▶ _Your task_:
Please restate every entry exactly. Leave out the pictures.

Items from a dataset:
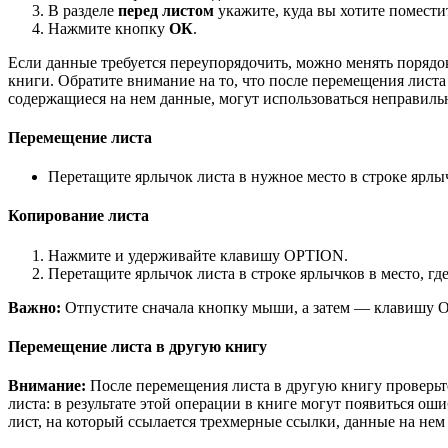
В разделе
перед листом
укажите, куда вы хотите помести
Нажмите кнопку
ОК
.
Если данные требуется переупорядочить, можно менять порядок
книги. Обратите внимание на то, что после перемещения листа
содержащиеся на нем данные, могут использоваться неправиль
Перемещение листа
Перетащите ярлычок листа в нужное место в строке ярлы
Копирование листа
Нажмите и удерживайте клавишу OPTION.
Перетащите ярлычок листа в строке ярлычков в место, гд
Важно:
Отпустите сначала кнопку мыши, а затем — клавишу 
Перемещение листа в другую книгу
Внимание:
После перемещения листа в другую книгу проверьт
листа: в результате этой операции в книге могут появиться ош
лист, на который ссылается трехмерные ссылки, данные на нем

▶ _Worked solution_:
В разделе
перед листом
укажите, куда вы хотите помести
Нажмите кнопку
ОК
.
Если данные требуется переупорядочить, можно менять порядок
книги. Обратите внимание на то, что после перемещения листа
содержащиеся на нем данные, могут использоваться неправиль
Перемещение листа
Перетащите ярлычок листа в нужное место в строке ярлы
Копирование листа
Нажмите и удерживайте клавишу OPTION.
Перетащите ярлычок листа в строке ярлычков в место, гд
Важно:
Отпустите сначала кнопку мыши, а затем — клавишу 
Перемещение листа в другую книгу
Внимание:
После перемещения листа в другую книгу проверьт
листа: в результате этой операции в книге могут появиться ош
лист, на который ссылается трехмерные ссылки, данные на нем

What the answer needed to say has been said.